HF meds rapid up-titration reduces readmission, mortality after acute HF hospitalization

Roshini Claire Anthony
21 Dec 2022
HF meds rapid up-titration reduces readmission, mortality after acute HF hospitalization

Rapidly maximizing medications in patients discharged from hospital following acute heart failure (AHF) reduced the risk of hospital readmission or death at 180 days, according to results of the STRONG-HF* trial presented at AHA 2022.

“Rapid up-titration of HF therapies under close follow-up is safe and reduces HF readmissions or all-cause deaths and improves patients’ quality of life (QoL),” said study author Professor Alexandre Mebazaa from the Université de Paris and Assistance Publique Hôpitaux de Paris in Paris, France.

The study participants were 1,078 patients (median age 63 years, 61 percent male, 77 percent White) who were ready for discharge following hospitalization for AHF and who had pre-discharge NT-proBNP** levels >1,500 pg/mL. They were randomized 1:1 to receive either usual care (as per local practice) or high-intensity care (beta-blockers, ACE*** inhibitors/ARBs***/ARNIs***, and MRAs*** rapidly up-titrated to 50 percent of optimal doses pre-discharge and to 100 percent within 2 weeks post-discharge). 

Mean baseline NT-proBNP was 4,121 and 3,929 pg/mL in the high-intensity and usual care groups, respectively, and systolic blood pressure 123 and 122 mm Hg, respectively. Almost 30 percent of patients had diabetes and >40 percent had atrial fibrillation.

The risk of readmission for HF or all-cause death at 180 days was significantly reduced among patients assigned to the high-intensity intervention vs usual care (treatment effect, 8.1 percent, 95 percent confidence interval, 2.9–13.2; p=0.0021). [AHA 2022, session FS.04]

The results were consistent in the subgroups analysed including left ventricular ejection fraction (LVEF; risk difference, 6.3 and 12.5 percent for LVEF 40 and >40 percent, respectively; pinteraction=0.27) and NT-proBNP level at baseline (risk difference, 3.7 and 13.2 percent for and > median level, respectively; pinteraction=0.08).

At day 90, the high-intensity intervention improved all congestion parameters compared with usual care namely weight (adjusted treatment effect [adjTE], –1.36 kg; p<0.0001), respiratory rate (adjTE, –0.4 breaths/min; p=0.0028), peripheral oedema grade (adjTE, 1.30; p=0.0002), jugular venous pressure (adjTE, 1.13 cm; p=0.015), New York Heart Association class (adjTE, 1.36; p<0.0001), and NT-proBNP level (adjTE, 0.77 pg/mL; p=0.0003).

QoL, as per EQ-5D visual analogue scale, at 90 days was also improved with the high-intensity intervention vs usual care (treatment effect, 3.5; p<0.0001).

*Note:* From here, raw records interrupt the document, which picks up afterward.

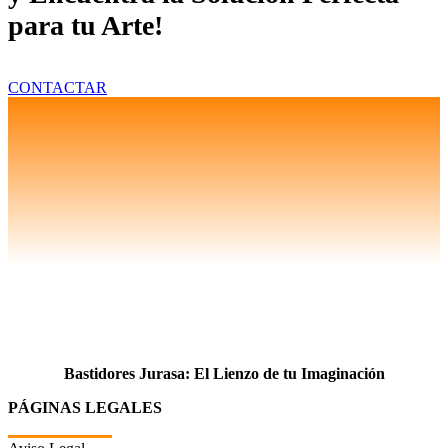
para tu Arte!
CONTACTAR
Bastidores Jurasa: El Lienzo de tu Imaginación
PÁGINAS LEGALES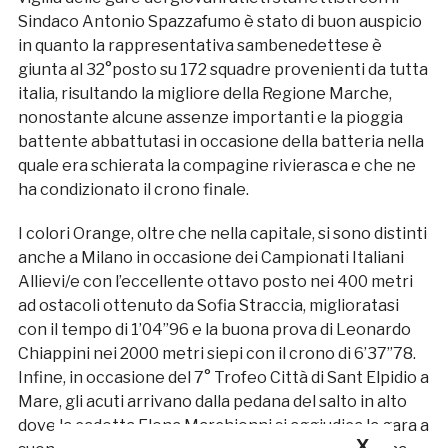
Sindaco Antonio Spazzafumo è stato di buon auspicio
in quanto la rappresentativa sambenedettese è
giunta al 32°posto su 172 squadre provenienti da tutta
italia, risultando la migliore della Regione Marche,
nonostante alcune assenze importanti e la pioggia
battente abbattutasi in occasione della batteria nella
quale era schierata la compagine rivierasca e che ne
ha condizionato il crono finale.
I colori Orange, oltre che nella capitale, si sono distinti
anche a Milano in occasione dei Campionati Italiani
Allievi/e con l’eccellente ottavo posto nei 400 metri
ad ostacoli ottenuto da Sofia Straccia, miglioratasi
con il tempo di 1’04”96 e la buona prova di Leonardo
Chiappini nei 2000 metri siepi con il crono di 6’37”78.
Infine, in occasione del 7° Trofeo Città di Sant Elpidio a
Mare, gli acuti arrivano dalla pedana del salto in alto
dove la cadetta Elena Marchionni si aggiudica la gara a
X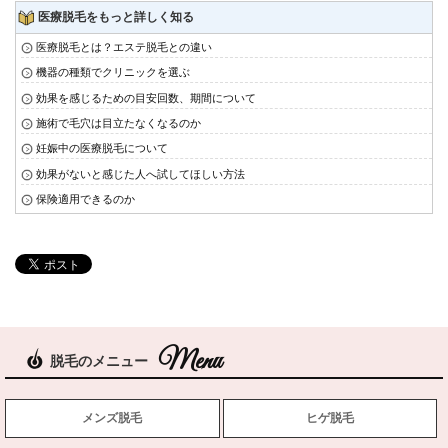
医療脱毛をもっと詳しく知る
医療脱毛とは？エステ脱毛との違い
機器の種類でクリニックを選ぶ
効果を感じるための目安回数、期間について
施術で毛穴は目立たなくなるのか
妊娠中の医療脱毛について
効果がないと感じた人へ試してほしい方法
保険適用できるのか
脱毛のメニュー
メンズ脱毛
ヒゲ脱毛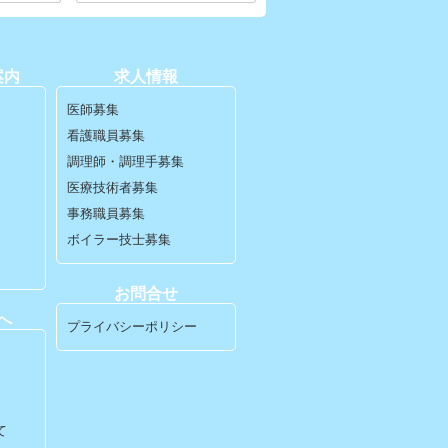
案内
求人情報
医師募集
看護職員募集
調理師・調理手募集
医療技術者募集
事務職員募集
ボイラー技士募集
お問合せ
へ
プライバシーポリシー
て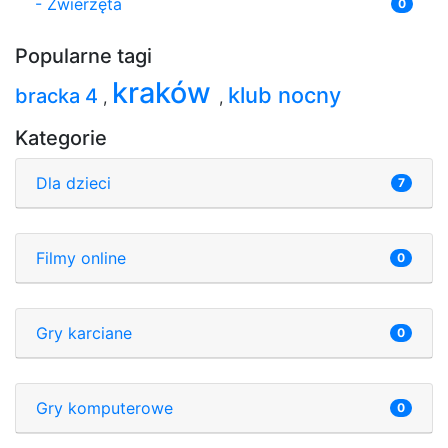
-
Zwierzęta
0
Popularne tagi
kraków
klub nocny
bracka 4
,
,
Kategorie
Dla dzieci
7
Filmy online
0
Gry karciane
0
Gry komputerowe
0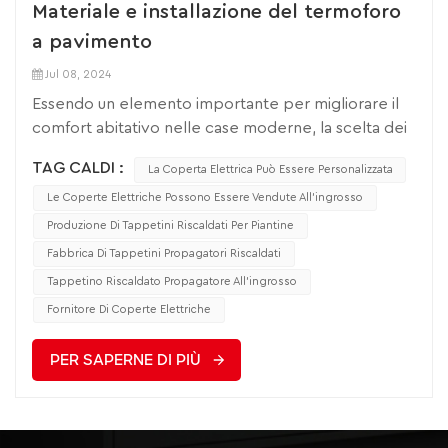
Materiale e installazione del termoforo
a pavimento
Jul 08, 2024
Essendo un elemento importante per migliorare il
comfort abitativo nelle case moderne, la scelta dei
materiali e il processo di installazione hanno un
TAG CALDI :
La Coperta Elettrica Può Essere Personalizzata
impatto decisivo sull'effetto d'uso finale. In molte
famiglie oggi sempre più attente alla qualità della
Le Coperte Elettriche Possono Essere Vendute All'ingrosso
vita, è particolarmente importante comprendere i
Produzione Di Tappetini Riscaldati Per Piantine
materiali di produzione e le fasi di installazione del
Fabbrica Di Tappetini Propagatori Riscaldati
termoforo.I cuscinetti riscaldanti per pavimenti sono
Tappetino Riscaldato Propagatore All'ingrosso
generalmente composti da inchiostro conduttivo,
Fornitore Di Coperte Elettriche
grafene e materiali isolanti. Essendo una formula
speciale di olio d'argento, l'inchiostro conduttivo
PER SAPERNE DI PIÙ
non solo ha una buona conduttività elettrica, ma ha
anche un'adesione e una duttilità eccellenti, che
garantiscono che il cuscinetto riscaldante del
pavimento possa trasferire uniformemente il calore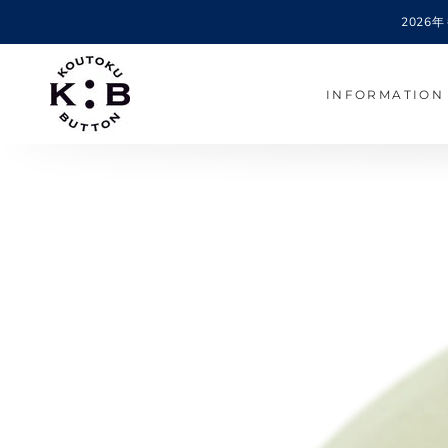
コンテンツにスキッ
202
プする
INFORMATION
商品の情報にスキップする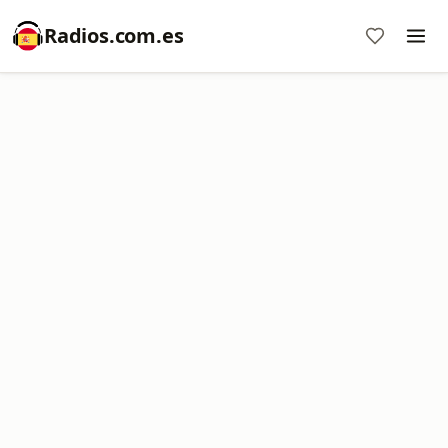
Radios.com.es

This suggests that the benefits of rapid up-titration of medications extend beyond the readmission and mortality improvements, said Mebazaa.

At day 90, treatment-emergent adverse events (TEAEs) were documented in 41.1 and 29.5 percent of patients in the high-intensity intervention and usual care groups, respectively, with a comparable rate between groups in terms of serious TEAEs (16.2 percent vs 17.2 percent) and fatal serious TEAEs (4.6 percent vs 6.0 percent).

“The American Heart Association and the European Society of Cardiology both recommend that patients hospitalized with AHF should receive optimal doses of three main classes of HF medicine (beta-blockers, renin-angiotensin inhibitors/ARNIs, and aldosterone inhibitors) and regular follow-up visits post-discharge,” said Mebazaa.

“However, low implementation of guideline-directed medical therapies has been a major problem for decades, and previous studies have found that optimal doses of these medications are only administered in 1 percent of HF patients in the US. Some studies also suggest that women are less likely than men to receive optimal therapy,” he continued.

“The high-intensity care strategy required an average of five visits within 3 months post-discharge, compared with one visit in usual care,” said Mebazaa. “Other reasonably sized and powered studies have examined intense follow-up, however, there was no impact on death rates or hospital readmission. More follow-up visits alone do not appear effective without rapidly increasing guideline-directed medicines to maximally tolerated doses,” he pointed out.

The study was prematurely terminated due to the larger-than-expected between-group difference in the primary endpoint, where it was deemed unethical to keep patients in usual care, said Mebazaa.